**Selected text:**
Our Secretary of Homeland Security, tasked with overseeing the detention of thousands of people, doesn’t understand one of the most fundamental protections against unlawful imprisonment in our legal system. And we’re not talking about some obscure technical detail — we’re talking about habeas corpus, a basic right that’s been around since the Magna Carta.

Kristi Noem — who recently made headlines by taking glamor selfies in El Salvador’s concentration camps — apparently has no fucking clue how habeas corpus works, as demonstrated during a Senate hearing when she was asked to define this cornerstone of civil liberty.

When quizzed about the definition of habeas corpus by Senator Maggie Hassan, Noem stumbled and then claimed it meant the literal opposite of what it means:

A quick transcript:

Hassan: Secretary Noem, what is habeas corpus?

Noem: Well, habeas corpus is a constitutional right that the president has to be able to remove people from this country….

Hassan: No, let me stop you

Noem [crosstalk]… and suspend their right to… that’s what suspend their right to…

Hassan: Excuse me, that’s incorrect.

**What is asked:**
- A) In the text about habeas corpus, which senator asked Kristi Noem to define the term?
- B) From the transcript in the text about habeas corpus, list every line spoken by Hassan, in order.

[Source data]
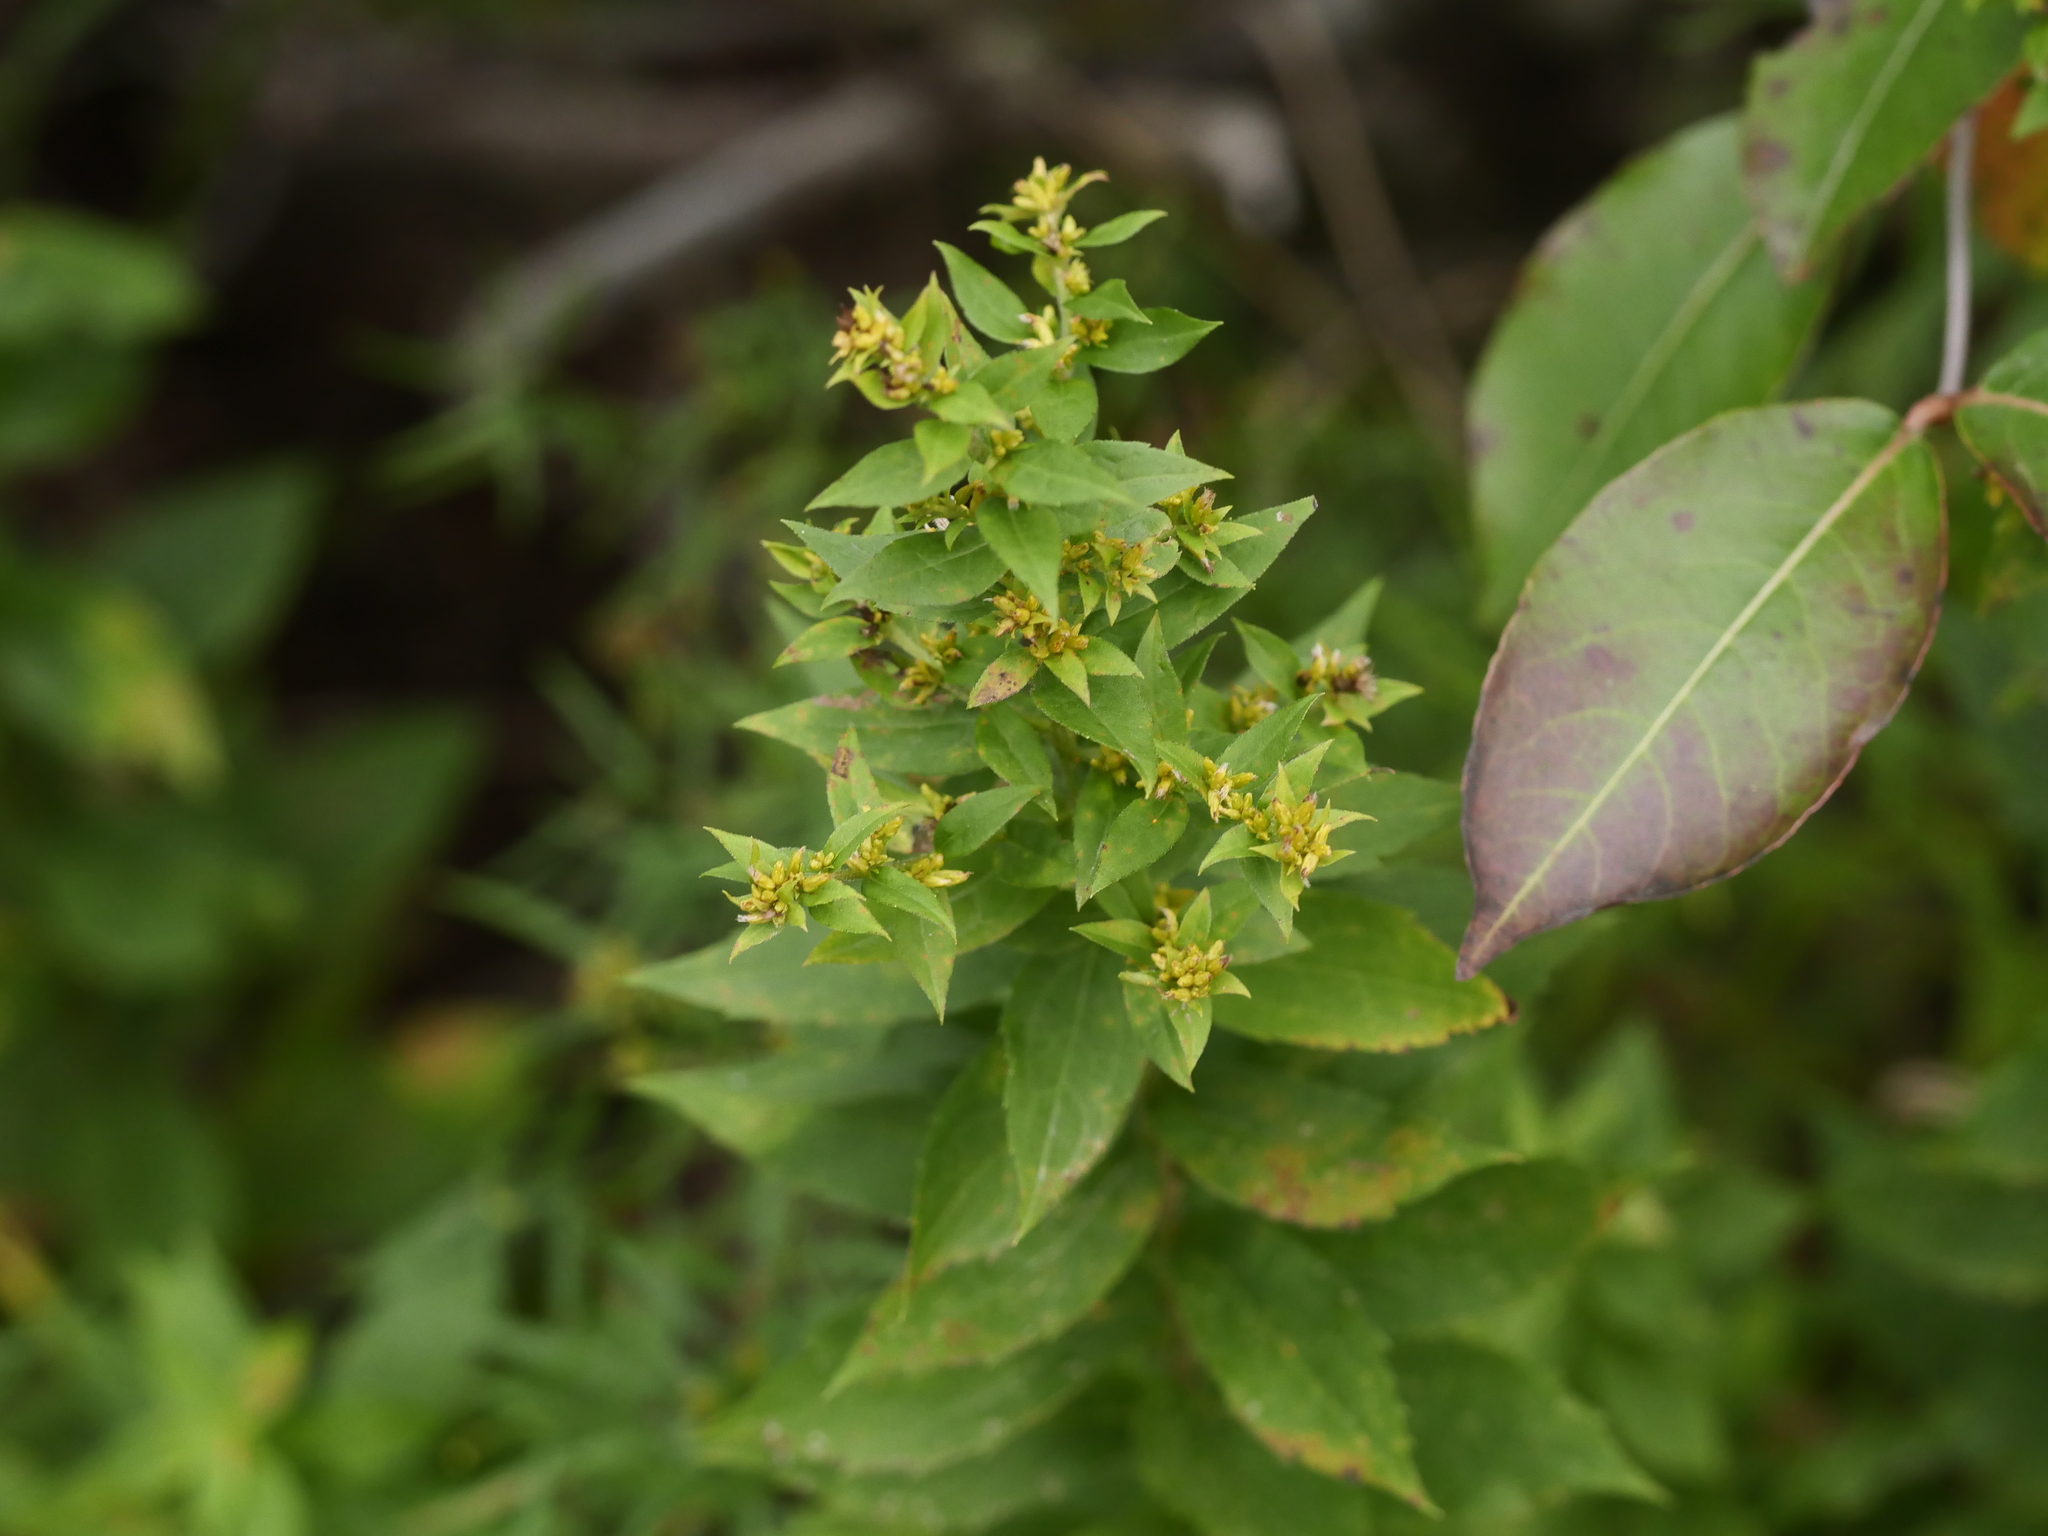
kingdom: Plantae
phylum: Tracheophyta
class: Magnoliopsida
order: Asterales
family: Asteraceae
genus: Solidago
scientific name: Solidago rugosa
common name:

**Exercise responses:**
- A) Senator Maggie Hassan

- B)
- "Secretary Noem, what is habeas corpus?"
- "No, let me stop you"
- "Excuse me, that's incorrect."